Thursday, November 21, 2013

Moral and perfect freedom

Say that moral freedom is the ability to choose between a morally permissible and a morally wrong action. Perfect freedom, on the other hand, is a freedom to choose between morally permissible actions, but with a perfect and infallible directedness at the good of the sort that God and the saints in heaven are said to enjoy.

Morriston (and others before him, like Quentin Smith, but Morriston's piece is particularly well developed) basically offers this dilemma: Either moral freedom is better than than perfect freedom or not. If moral freedom is better, then God has the less valuable kind of freedom, which seems incompatible with God's perfection. If moral freedom is not better, then God should have created beings with perfect freedom, since this way all the evils flowing from our misuse of moral freedom would have been prevented.

I want to make two points. First, the relevant question shouldn't be whether moral freedom is better than perfect freedom, but whether the action of creating beings with moral freedom is better than the action of creating beings with perfect freedom. An action can be better than another, even if its intended effect is no better. For instance, if I promised an editor a paper on modality, and I have the time for only one paper, the action of writing a paper on modality is better than the action of writing a paper on the Trinity, even if the effect of the latter action may be the better.

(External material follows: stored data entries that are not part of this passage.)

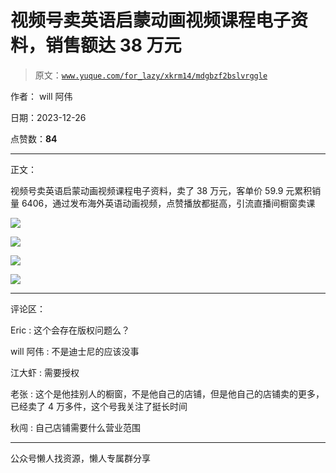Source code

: # 视频号卖英语启蒙动画视频课程电子资料，销售额达 38 万元

> 原文：[`www.yuque.com/for_lazy/xkrm14/mdgbzf2bslvrggle`](https://www.yuque.com/for_lazy/xkrm14/mdgbzf2bslvrggle)

作者： will 阿伟

日期：2023-12-26

点赞数：**84**

* * *

正文：

视频号卖英语启蒙动画视频课程电子资料，卖了 38 万元，客单价 59.9 元累积销量 6406，通过发布海外英语动画视频，点赞播放都挺高，引流直播间橱窗卖课

![](img/28170808b171536065f350936f23e7e5.png)

![](img/a61a84e6edc303d045b11d74192772a2.png)

![](img/38004c6da164dbbcd87d9d8ed2ddcb79.png)

![](img/9eee55a154fe6f7ccbafc6ed236429c5.png)

* * *

评论区：

Eric : 这个会存在版权问题么？

will 阿伟 : 不是迪士尼的应该没事

江大虾 : 需要授权

老张 : 这个是他挂别人的橱窗，不是他自己的店铺，但是他自己的店铺卖的更多，已经卖了 4 万多件，这个号我关注了挺长时间

秋闯 : 自己店铺需要什么营业范围

* * *

公众号懒人找资源，懒人专属群分享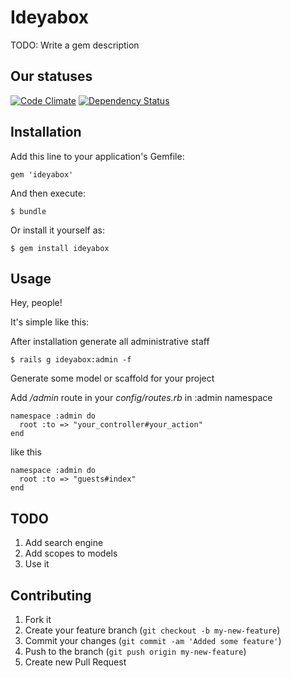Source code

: # Ideyabox

TODO: Write a gem description

## Our statuses

[![Code Climate](https://codeclimate.com/badge.png)](https://codeclimate.com/github/I-de-ya/ideyabox)
[![Dependency Status](https://gemnasium.com/I-de-ya/ideyabox.png)](https://gemnasium.com/I-de-ya/ideyabox)

## Installation

Add this line to your application's Gemfile:

    gem 'ideyabox'

And then execute:

    $ bundle

Or install it yourself as:

    $ gem install ideyabox

## Usage

Hey, people!

It's simple like this:

After installation generate all administrative staff
    
    $ rails g ideyabox:admin -f

Generate some model or scaffold for your project

Add */admin* route in your *config/routes.rb* in :admin namespace
    
    namespace :admin do 
      root :to => "your_controller#your_action"
    end

like this
    
    namespace :admin do 
      root :to => "guests#index"
    end

## TODO

1. Add search engine
2. Add scopes to models
2. Use it

## Contributing

1. Fork it
2. Create your feature branch (`git checkout -b my-new-feature`)
3. Commit your changes (`git commit -am 'Added some feature'`)
4. Push to the branch (`git push origin my-new-feature`)
5. Create new Pull Request
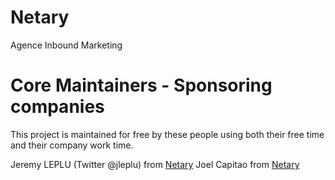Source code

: # Netary
Agence Inbound Marketing

# Core Maintainers - Sponsoring companies

This project is maintained for free by these people using both their free time and their company work time.

Jeremy LEPLU (Twitter @jleplu) from [Netary](https://netary.fr)
Joel Capitao from [Netary](https://netary.fr)
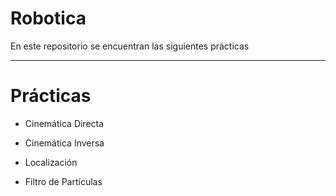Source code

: # Robotica

En este repositorio se encuentran las siguientes prácticas

---

# Prácticas

- Cinemática Directa

- Cinemática Inversa

- Localización

- Filtro de Partículas
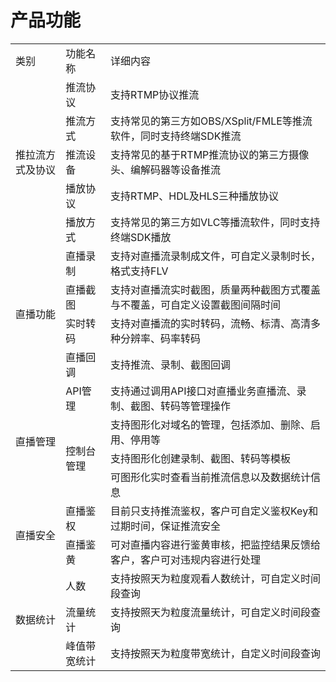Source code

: # 产品功能

<table>
<tr>
    <td>类别<br/>
    <td>功能名称</td>
    <td>详细内容</td>
</tr>
<tr>
    <td rowspan="5"> 推拉流方式及协议<br/>
    <td>推流协议</td>
    <td>支持RTMP协议推流</td>
</tr>
<tr>
    <td>推流方式</td>
    <td>支持常见的第三方如OBS/XSplit/FMLE等推流软件，同时支持终端SDK推流</td>
</tr>
<tr>
    <td>推流设备</td>
    <td>支持常见的基于RTMP推流协议的第三方摄像头、编解码器等设备推流</td>
</tr>
<tr>
    <td>播放协议</td>
    <td>支持RTMP、HDL及HLS三种播放协议</td>
</tr>
<tr>
    <td>播放方式</td>
    <td>支持常见的第三方如VLC等播流软件，同时支持终端SDK播放</td>
</tr>
<tr>
    <td rowspan="4"> 直播功能<br/>
    <td>直播录制</td>
    <td>支持对直播流录制成文件，可自定义录制时长，格式支持FLV</td>
</tr>
<tr>
    <td>直播截图</td>
    <td>支持对直播流实时截图，质量两种截图方式覆盖与不覆盖，可自定义设置截图间隔时间</td>
</tr>
<tr>
    <td>实时转码</td>
    <td>支持对直播流的实时转码，流畅、标清、高清多种分辨率、码率转码</td>
</tr>
<tr>
    <td>直播回调</td>
    <td>支持推流、录制、截图回调</td>
</tr>
<tr>
    <td rowspan="4"> 直播管理<br/>
    <td>API管理</td>
    <td>支持通过调用API接口对直播业务直播流、录制、截图、转码等管理操作</td>
</tr>
<tr>
    <td rowspan="3"> 控制台管理<br/>
    <td>支持图形化对域名的管理，包括添加、删除、启用、停用等</td>
</tr>
  <tr>
    <td>支持图形化创建录制、截图、转码等模板</td>
  </tr>
   <tr>
    <td>可图形化实时查看当前推流信息以及数据统计信息</td>
</tr>
<tr>
    <td rowspan="2">直播安全<br/>
    <td>直播鉴权</td>
    <td>目前只支持推流鉴权，客户可自定义鉴权Key和过期时间，保证推流安全</td>
</tr>
<tr>
    <td>直播鉴黄</td>
    <td>可对直播内容进行鉴黄审核，把监控结果反馈给客户，客户可对违规内容进行处理</td>
</tr>
<tr>
    <td rowspan="3">数据统计<br/>
    <td>人数</td>
    <td>支持按照天为粒度观看人数统计，可自定义时间段查询</td>
</tr>
<tr>
    <td>流量统计</td>
    <td>支持按照天为粒度流量统计，可自定义时间段查询</td>
</tr>
<tr>
    <td>峰值带宽统计</td>
    <td>支持按照天为粒度带宽统计，自定义时间段查询</td>
</tr>
</table>
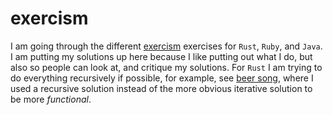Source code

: # exercism
I am going through the different [exercism](http://exercism.io/) exercises for `Rust`, `Ruby`, and `Java`. I am putting my solutions up here because I like putting out what I do, but also so people can look at, and critique my solutions. For `Rust` I am trying to do everything recursively if possible, for example, see [beer song](rust/beer-song/src/lib.rs), where I used a recursive solution instead of the more obvious iterative solution to be more <em>functional</em>.
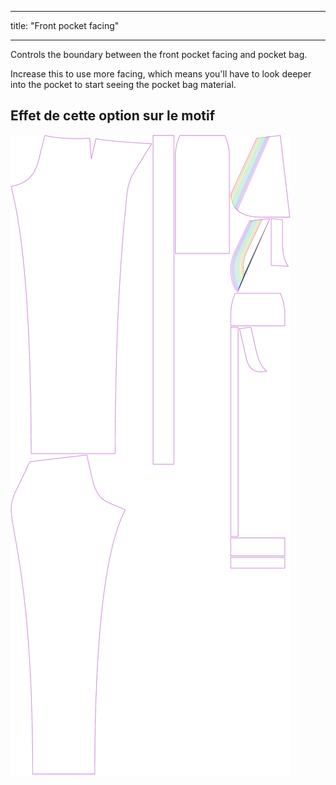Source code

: - - -
title: "Front pocket facing"
- - -

Controls the boundary between the front pocket facing and pocket bag.

Increase this to use more facing, which means you'll have to look deeper into the pocket to start seeing the pocket bag material.

## Effet de cette option sur le motif

![This image shows the effect of this option by superimposing several variants that have a different value for this option](charlie_frontpocketfacing_sample.svg "Effet de cette option sur le modèle")
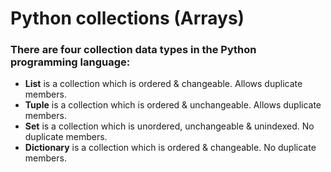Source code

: # Python collections (Arrays)
### There are four collection data types in the Python programming language:
* __List__ is a collection which is ordered & changeable. Allows duplicate members.
* __Tuple__ is a collection which is ordered & unchangeable. Allows duplicate members.
* __Set__ is a collection which is unordered, unchangeable & unindexed. No duplicate members.
* __Dictionary__ is a collection which is ordered & changeable. No duplicate members.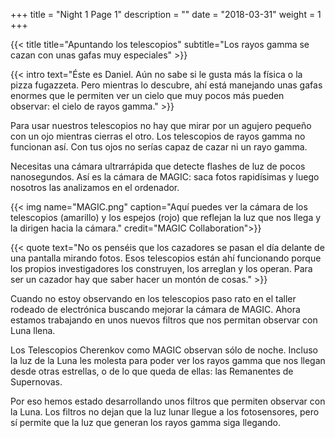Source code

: +++
title = "Night 1 Page 1"
description = ""
date = "2018-03-31"
weight = 1
+++

{{< title
    title="Apuntando los telescopios"
    subtitle="Los rayos gamma se cazan con unas gafas muy especiales" >}}

{{< intro
    text="Éste es Daniel. Aún no sabe si le gusta más la física o la pizza fugazzeta. Pero mientras lo descubre, ahí está manejando unas gafas enormes que le permiten ver un cielo que muy pocos más pueden observar: el cielo de rayos gamma." >}}

Para usar nuestros telescopios no hay que mirar por un agujero pequeño con un ojo mientras cierras el otro. Los telescopios de rayos gamma no funcionan así. Con tus ojos no serías capaz de cazar ni un rayo gamma.

Necesitas una cámara ultrarrápida que detecte flashes de luz de pocos nanosegundos. Así es la cámara de MAGIC: saca fotos rapidísimas y luego nosotros las analizamos en el ordenador.


{{< img name="MAGIC.png" caption="Aquí puedes ver la cámara de los telescopios (amarillo) y los espejos (rojo) que reflejan la luz que nos llega y la dirigen hacia la cámara." credit="MAGIC Collaboration">}}

{{< quote
    text="No os penséis que los cazadores se pasan el día delante de una pantalla mirando fotos. Esos telescopios están ahí funcionando porque los propios investigadores los construyen, los arreglan y los operan. Para ser un cazador hay que saber hacer un montón de cosas." >}}

Cuando no estoy observando en los telescopios paso rato en el taller rodeado de electrónica buscando mejorar la cámara de MAGIC. Ahora estamos trabajando en unos nuevos filtros que nos permitan observar con Luna llena.

Los Telescopios Cherenkov como MAGIC observan sólo de noche. Incluso la luz de la Luna les molesta para poder ver los rayos gamma que nos llegan desde otras estrellas, o de lo que queda de ellas: las Remanentes de Supernovas.

Por eso hemos estado desarrollando unos filtros que permiten observar con la Luna. Los filtros no dejan que la luz lunar llegue a los fotosensores, pero sí permite que la luz que generan los rayos gamma siga llegando.
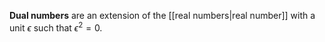 **Dual numbers** are an extension of the [[real numbers|real number]] with a unit $\epsilon$ such that $\epsilon^2 = 0$.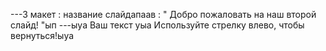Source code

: ---3
 макет : название слайдапаав
 : " Добро пожаловать на наш второй слайд! "ып
---ыуа
Ваш текст уыа
Используйте стрелку влево, чтобы вернуться!ыуа
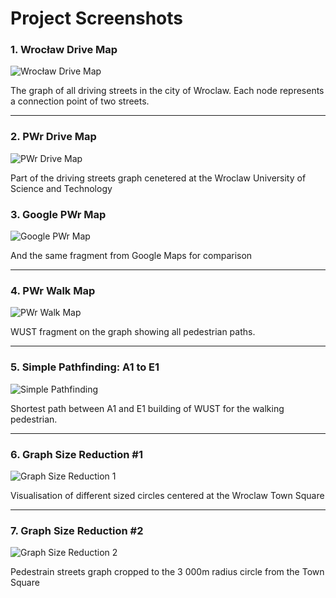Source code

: # Project Screenshots

### 1. Wrocław Drive Map
![Wrocław Drive Map](./screens/01_wroclaw_drive_map.png)

The graph of all driving streets in the city of Wroclaw. Each node represents a connection point of two streets. 

---

### 2. PWr Drive Map  
![PWr Drive Map](./screens/02_pwr_drive_map.png)

Part of the driving streets graph cenetered at the Wroclaw University of Science and Technology

### 3. Google PWr Map  
![Google PWr Map](./screens/03_google_pwr_map.png)

And the same fragment from Google Maps for comparison

---

### 4. PWr Walk Map  
![PWr Walk Map](./screens/04_pwr_walk_map.png)

WUST fragment on the graph showing all pedestrian paths.

---

### 5. Simple Pathfinding: A1 to E1  
![Simple Pathfinding](./screens/05_simple_pathfinding_A1_to_E1.png)

Shortest path between A1 and E1 building of WUST for the walking pedestrian. 

---

### 6. Graph Size Reduction #1  
![Graph Size Reduction 1](./screens/06_graph_size_reduction_1.png)

Visualisation of different sized circles centered at the Wroclaw Town Square

---

### 7. Graph Size Reduction #2  
![Graph Size Reduction 2](./screens/07_graph_size_reduction_2.png)

Pedestrain streets graph cropped to the 3 000m radius circle from the Town Square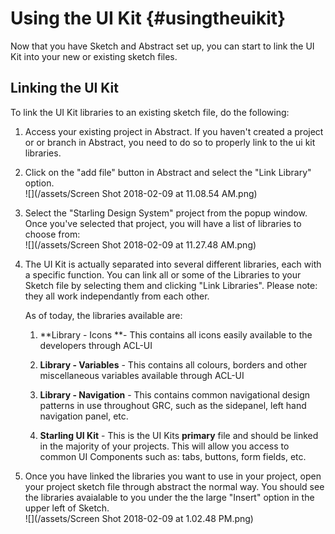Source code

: # Using the UI Kit {#usingtheuikit}

Now that you have Sketch and Abstract set up, you can start to link the UI Kit into your new or existing sketch files.

## Linking the UI Kit

To link the UI Kit libraries to an existing sketch file, do the following:

1. Access your existing project in Abstract. 
   If you haven't created a project or or branch in Abstract, you need to do so to properly link to the ui kit libraries.
2. Click on the "add file" button in Abstract and select the "Link Library" option.  
   ![](/assets/Screen Shot 2018-02-09 at 11.08.54 AM.png)

3. Select the "Starling Design System" project from the popup window. Once you've selected that project, you will have a list of libraries to choose from:  
   ![](/assets/Screen Shot 2018-02-09 at 11.27.48 AM.png)

4. The UI Kit is actually separated into several different libraries, each with a specific function. You can link all or some of the Libraries to your Sketch file by selecting them and clicking "Link Libraries". Please note: they all work independantly  from each other.

   As of today, the libraries available are:

   1. **Library - Icons **- This contains all icons easily available to the developers through ACL-UI

   2. **Library - Variables** - This contains all colours, borders and other miscellaneous variables available through ACL-UI

   3. **Library - Navigation** - This contains common navigational design patterns in use throughout GRC, such as the sidepanel, left hand navigation panel, etc.

   4. **Starling UI Kit** - This is the UI Kits **primary** file and should be linked in the majority of your projects. This will allow you access to common UI Components such as: tabs, buttons, form fields, etc.

5. Once you have linked the libraries you want to use in your project, open your project sketch file through abstract the normal way. You should see the libraries avaialable to you under the the large "Insert" option in the upper left of Sketch.  
   ![](/assets/Screen Shot 2018-02-09 at 1.02.48 PM.png)



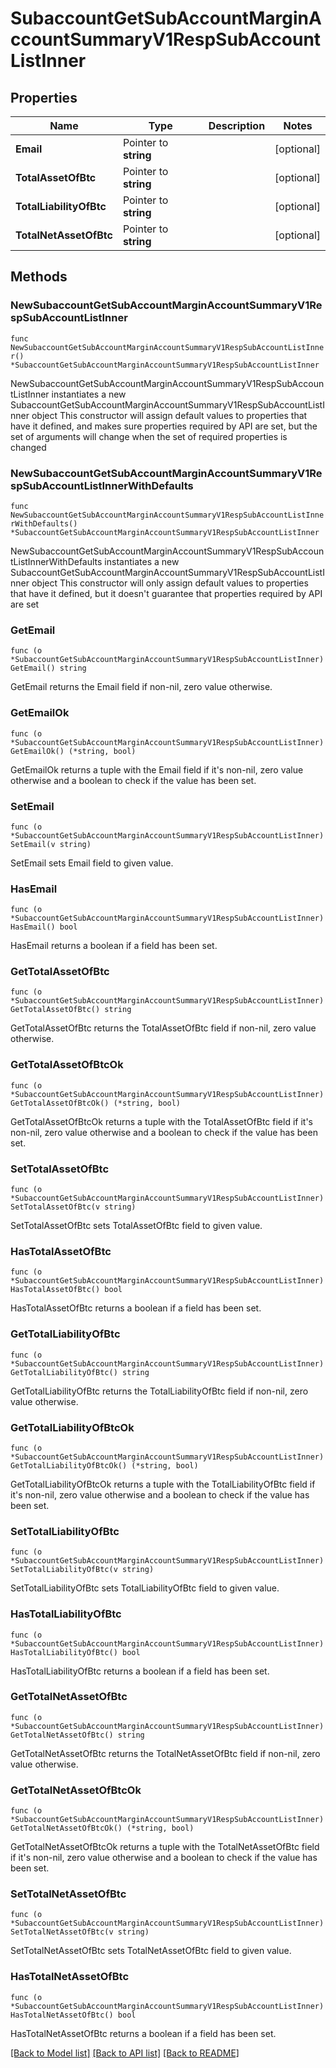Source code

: # SubaccountGetSubAccountMarginAccountSummaryV1RespSubAccountListInner

## Properties

Name | Type | Description | Notes
------------ | ------------- | ------------- | -------------
**Email** | Pointer to **string** |  | [optional] 
**TotalAssetOfBtc** | Pointer to **string** |  | [optional] 
**TotalLiabilityOfBtc** | Pointer to **string** |  | [optional] 
**TotalNetAssetOfBtc** | Pointer to **string** |  | [optional] 

## Methods

### NewSubaccountGetSubAccountMarginAccountSummaryV1RespSubAccountListInner

`func NewSubaccountGetSubAccountMarginAccountSummaryV1RespSubAccountListInner() *SubaccountGetSubAccountMarginAccountSummaryV1RespSubAccountListInner`

NewSubaccountGetSubAccountMarginAccountSummaryV1RespSubAccountListInner instantiates a new SubaccountGetSubAccountMarginAccountSummaryV1RespSubAccountListInner object
This constructor will assign default values to properties that have it defined,
and makes sure properties required by API are set, but the set of arguments
will change when the set of required properties is changed

### NewSubaccountGetSubAccountMarginAccountSummaryV1RespSubAccountListInnerWithDefaults

`func NewSubaccountGetSubAccountMarginAccountSummaryV1RespSubAccountListInnerWithDefaults() *SubaccountGetSubAccountMarginAccountSummaryV1RespSubAccountListInner`

NewSubaccountGetSubAccountMarginAccountSummaryV1RespSubAccountListInnerWithDefaults instantiates a new SubaccountGetSubAccountMarginAccountSummaryV1RespSubAccountListInner object
This constructor will only assign default values to properties that have it defined,
but it doesn't guarantee that properties required by API are set

### GetEmail

`func (o *SubaccountGetSubAccountMarginAccountSummaryV1RespSubAccountListInner) GetEmail() string`

GetEmail returns the Email field if non-nil, zero value otherwise.

### GetEmailOk

`func (o *SubaccountGetSubAccountMarginAccountSummaryV1RespSubAccountListInner) GetEmailOk() (*string, bool)`

GetEmailOk returns a tuple with the Email field if it's non-nil, zero value otherwise
and a boolean to check if the value has been set.

### SetEmail

`func (o *SubaccountGetSubAccountMarginAccountSummaryV1RespSubAccountListInner) SetEmail(v string)`

SetEmail sets Email field to given value.

### HasEmail

`func (o *SubaccountGetSubAccountMarginAccountSummaryV1RespSubAccountListInner) HasEmail() bool`

HasEmail returns a boolean if a field has been set.

### GetTotalAssetOfBtc

`func (o *SubaccountGetSubAccountMarginAccountSummaryV1RespSubAccountListInner) GetTotalAssetOfBtc() string`

GetTotalAssetOfBtc returns the TotalAssetOfBtc field if non-nil, zero value otherwise.

### GetTotalAssetOfBtcOk

`func (o *SubaccountGetSubAccountMarginAccountSummaryV1RespSubAccountListInner) GetTotalAssetOfBtcOk() (*string, bool)`

GetTotalAssetOfBtcOk returns a tuple with the TotalAssetOfBtc field if it's non-nil, zero value otherwise
and a boolean to check if the value has been set.

### SetTotalAssetOfBtc

`func (o *SubaccountGetSubAccountMarginAccountSummaryV1RespSubAccountListInner) SetTotalAssetOfBtc(v string)`

SetTotalAssetOfBtc sets TotalAssetOfBtc field to given value.

### HasTotalAssetOfBtc

`func (o *SubaccountGetSubAccountMarginAccountSummaryV1RespSubAccountListInner) HasTotalAssetOfBtc() bool`

HasTotalAssetOfBtc returns a boolean if a field has been set.

### GetTotalLiabilityOfBtc

`func (o *SubaccountGetSubAccountMarginAccountSummaryV1RespSubAccountListInner) GetTotalLiabilityOfBtc() string`

GetTotalLiabilityOfBtc returns the TotalLiabilityOfBtc field if non-nil, zero value otherwise.

### GetTotalLiabilityOfBtcOk

`func (o *SubaccountGetSubAccountMarginAccountSummaryV1RespSubAccountListInner) GetTotalLiabilityOfBtcOk() (*string, bool)`

GetTotalLiabilityOfBtcOk returns a tuple with the TotalLiabilityOfBtc field if it's non-nil, zero value otherwise
and a boolean to check if the value has been set.

### SetTotalLiabilityOfBtc

`func (o *SubaccountGetSubAccountMarginAccountSummaryV1RespSubAccountListInner) SetTotalLiabilityOfBtc(v string)`

SetTotalLiabilityOfBtc sets TotalLiabilityOfBtc field to given value.

### HasTotalLiabilityOfBtc

`func (o *SubaccountGetSubAccountMarginAccountSummaryV1RespSubAccountListInner) HasTotalLiabilityOfBtc() bool`

HasTotalLiabilityOfBtc returns a boolean if a field has been set.

### GetTotalNetAssetOfBtc

`func (o *SubaccountGetSubAccountMarginAccountSummaryV1RespSubAccountListInner) GetTotalNetAssetOfBtc() string`

GetTotalNetAssetOfBtc returns the TotalNetAssetOfBtc field if non-nil, zero value otherwise.

### GetTotalNetAssetOfBtcOk

`func (o *SubaccountGetSubAccountMarginAccountSummaryV1RespSubAccountListInner) GetTotalNetAssetOfBtcOk() (*string, bool)`

GetTotalNetAssetOfBtcOk returns a tuple with the TotalNetAssetOfBtc field if it's non-nil, zero value otherwise
and a boolean to check if the value has been set.

### SetTotalNetAssetOfBtc

`func (o *SubaccountGetSubAccountMarginAccountSummaryV1RespSubAccountListInner) SetTotalNetAssetOfBtc(v string)`

SetTotalNetAssetOfBtc sets TotalNetAssetOfBtc field to given value.

### HasTotalNetAssetOfBtc

`func (o *SubaccountGetSubAccountMarginAccountSummaryV1RespSubAccountListInner) HasTotalNetAssetOfBtc() bool`

HasTotalNetAssetOfBtc returns a boolean if a field has been set.


[[Back to Model list]](../README.md#documentation-for-models) [[Back to API list]](../README.md#documentation-for-api-endpoints) [[Back to README]](../README.md)


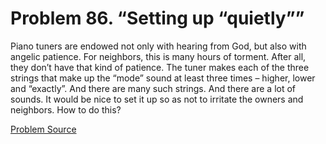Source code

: # Problem 86. “Setting up “quietly””

Piano tuners are endowed not only with hearing from God, but also with angelic patience. For neighbors, this is many hours of torment. After all, they don’t have that kind of patience. The tuner makes each of the three strings that make up the “mode” sound at least three times – higher, lower and “exactly”. And there are many such strings. And there are a lot of sounds. It would be nice to set it up so as not to irritate the owners and neighbors. How to do this?

[Problem Source](https://www.trizland.ru/tasks/1783/)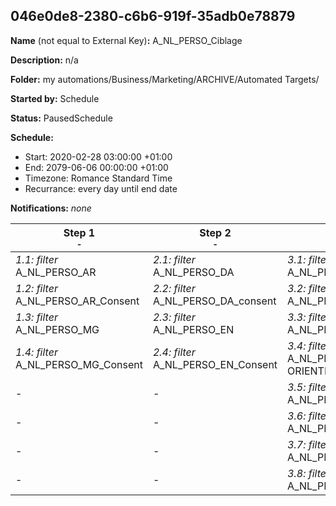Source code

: ## 046e0de8-2380-c6b6-919f-35adb0e78879

**Name** (not equal to External Key)**:** A_NL_PERSO_Ciblage

**Description:** n/a

**Folder:** my automations/Business/Marketing/ARCHIVE/Automated Targets/

**Started by:** Schedule

**Status:** PausedSchedule

**Schedule:**

* Start: 2020-02-28 03:00:00 +01:00
* End: 2079-06-06 00:00:00 +01:00
* Timezone: Romance Standard Time
* Recurrance: every day until end date

**Notifications:** _none_


| Step 1<br>_<small>-</small>_ | Step 2<br>_<small>-</small>_ | Step 3<br>_<small>-</small>_ | Step 4<br>_<small>-</small>_ |
| --- | --- | --- | --- |
| _1.1: filter_<br>A_NL_PERSO_AR | _2.1: filter_<br>A_NL_PERSO_DA | _3.1: filter_<br>A_NL_PERSO_MG_OTHERS | _4.1: filter_<br>A_NL_PERSO_TTES_SPECIALITES |
| _1.2: filter_<br>A_NL_PERSO_AR_Consent | _2.2: filter_<br>A_NL_PERSO_DA_consent | _3.2: filter_<br>A_NL_PERSO_MG_OTHERS_Consent | _4.2: filter_<br>A_NL_PERSO_AR_A6MO |
| _1.3: filter_<br>A_NL_PERSO_MG | _2.3: filter_<br>A_NL_PERSO_EN | _3.3: filter_<br>A_NL_PERSO_MG_PO | _4.3: filter_<br>A_NL_PERSO_EN-DA_A6MO |
| _1.4: filter_<br>A_NL_PERSO_MG_Consent | _2.4: filter_<br>A_NL_PERSO_EN_Consent | _3.4: filter_<br>A_NL_PERSO_MG_PATIENT-ORIENTED_Consent | _4.4: filter_<br>A_NL_PERSO_MG_OTHERS_A6MO |
| - | - | _3.5: filter_<br>A_NL_PERSO_MG_TRAD_Consent | _4.5: filter_<br>A_NL_PERSO_MG_PO_A6MO |
| - | - | _3.6: filter_<br>A_NL_PERSO_MG_TRAD | _4.6: filter_<br>A_NL_PERSO_MG_SCIENTISTS_A6MO |
| - | - | _3.7: filter_<br>A_NL_PERSO_MG_SCIENTIST | _4.7: filter_<br>A_NL_PERSO_MG_TRAD_A6MO |
| - | - | _3.8: filter_<br>A_NL_PERSO_MG_SCIENTIST_Consent | - |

With this distinction in mind, one notices that there is a difference in value between God's creating a being that inevitably loves him back and his creating a being that gets to choose whether or not to love him back. Even if a being that inevitably loves him back is no better, God's action of inviting someone into communion with him very much has something very significant to be said for it that God's creating someone who will inevitably be in communion with him doesn't.

The second point is this. There is a value to loving someone by choice. Now when God and St Francis love each other, each loves the other by choice. Francis chooses to love God, while being able not to. But God likewise chooses to love Francis, while being able not to. Now you might say: "But doesn't God have to love everyone, given that he is love itself?" I agree (though I know some don't): necessarily, if Francis exists, God loves him. But Francis doesn't have to exist—Francis only exists because God chose to create him. Thus God has freedom whether to love Francis, a freedom he exhibits in choosing to create Francis, something he did not have to do.

Now there is a necessary asymmetry here. Since we cannot have a choice about whether God exists, and once God exists, there is the obligation to love him, our choice requires moral freedom: it is a choice between the good of love and the evil of not loving the supremely lovable God. But for God the choice whether to love Francis was at the same time a choice whether to create Francis. This choice does not require moral freedom, since it is not a choice between good and evil, but only good and good-or-neutral.

So on both sides, the relationship between God and Francis involves a freedom to love or not to love Francis. This freedom is valuable and God has it. But in Francis this freedom, of necessity, is moral freedom. So it is not that moral freedom is more valuable than perfect freedom. Rather, it is that in a creature, freedom whether to love God has to be an instance of moral freedom, while in God, freedom whether to love a creature is an instance of perfect freedom.

Objection: But doesn't Morriston's problem come back when we consider the doctrine of the Trinity? The Father and the Son do not choose to love each over not loving each other. The Son is not a creature, and so the Father does not choose to create the Son rather than the Father. Yet, surely, the intra-Trinitarian love is the most perfect kind of love. So wouldn't a creature that has to love God have a better kind of love than one that has a choice about it?

Response 1: A certain symmetry and equality in love are particularly valuable. In the Trinity, we have a symmetry: no Person of the Trinity has the freedom to fail to love another. But we automatically start off with God having a choice whether to be in a relationship of love with a creature, namely through his having a choice whether to create the creature. It makes for deeper equality and symmetry if the creature also has a choice about how to respond to God.

A love relationship that is chosen on one side but not on another is less valuable through the asymmetry. Imagine a woman who chose to have a baby had a drug that would ensure that the child would love her back. She had a choice, to some degree, whether to love the baby. But she refuses the child a choice about whether and how to reciprocate the relationship.

Response 2: To choose to love makes one intimately related to one's love. But in the Trinitarian case, there is an even deeper relation to love: God is identical with his love.


Heath White said...

There is an anonymous paper on the internet that makes points like these. Google "that's what's so good about moral freedom".

Anyway, good thoughts.

Alexander R Pruss said...

Looks like that's by my friend Josh Rasmussen. :-)

Brian Cutter said...

Great post! I have some lingering concerns, though, about how these points apply to the saints in heaven. According to tradition, the saints in heaven don't (now) have the choice not to love God, so they do not (now) love God by choice. But we don't want to say that there is less value to their love of God on this account.

Perhaps we could say that there is a sense in which they presently love God out of choice, inasmuch as their present condition in some way results from their own past choices.

Alexander R Pruss said...

I don't think there is necessarily great value in love continuing to be by choice. In fact, it seems to me that it is better if one chooses to love, and then just loves, without having to continue to choose it. In this life we can't do this definitively.